## THE PROBLEM
Word for word, reproduce the listing that follows, excluding any pictures it contains.

++++++++

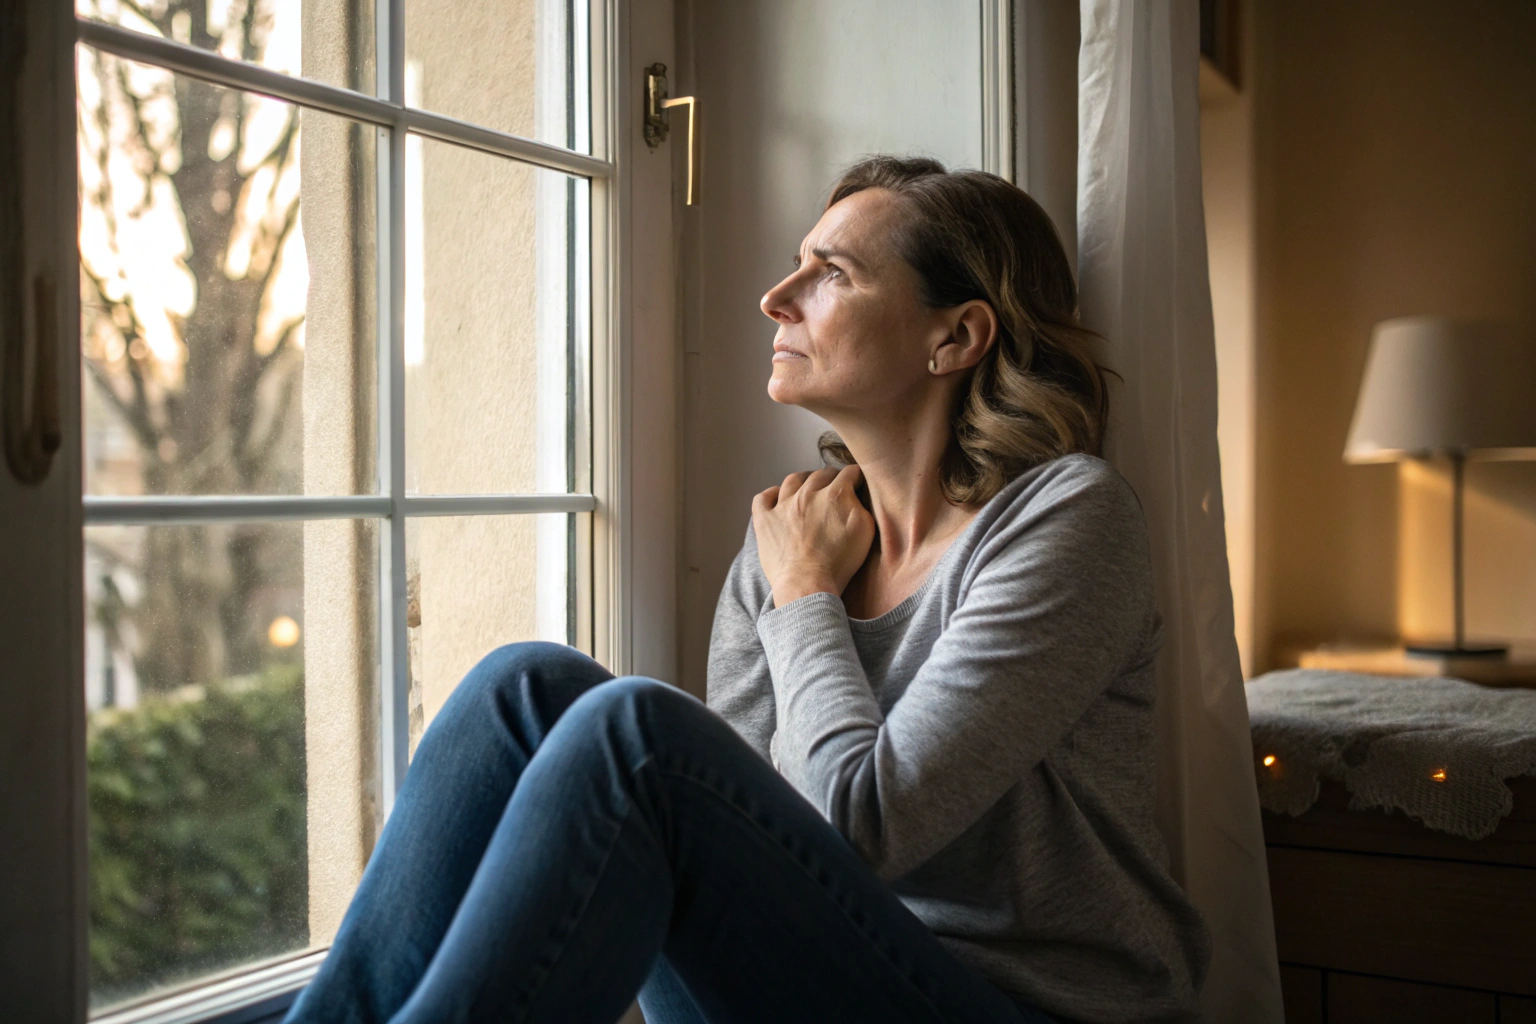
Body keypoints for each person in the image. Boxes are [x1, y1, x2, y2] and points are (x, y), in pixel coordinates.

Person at [285, 156, 1210, 1024]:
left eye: (832, 274)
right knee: (522, 687)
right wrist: (798, 578)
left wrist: (805, 594)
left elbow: (859, 828)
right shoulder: (791, 533)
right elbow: (747, 833)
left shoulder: (1066, 518)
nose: (776, 297)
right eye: (793, 266)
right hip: (807, 973)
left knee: (637, 737)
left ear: (956, 336)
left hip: (1015, 1004)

++++++++

## RESULT FOR THIS TASK
Body keypoints for each person in the image. Boxes are [x1, y1, x2, y2] and points are (x, y), in pixel coordinates.

Person at [285, 156, 1210, 1024]:
left eye: (832, 274)
right knee: (522, 687)
right wrist: (798, 578)
left wrist: (805, 594)
left elbow: (859, 828)
right shoulder: (791, 533)
right elbow: (747, 833)
left shoulder: (1066, 518)
nose: (776, 297)
right eye: (793, 266)
right hip: (807, 973)
left knee: (637, 737)
left ear: (956, 336)
left hip: (1015, 1004)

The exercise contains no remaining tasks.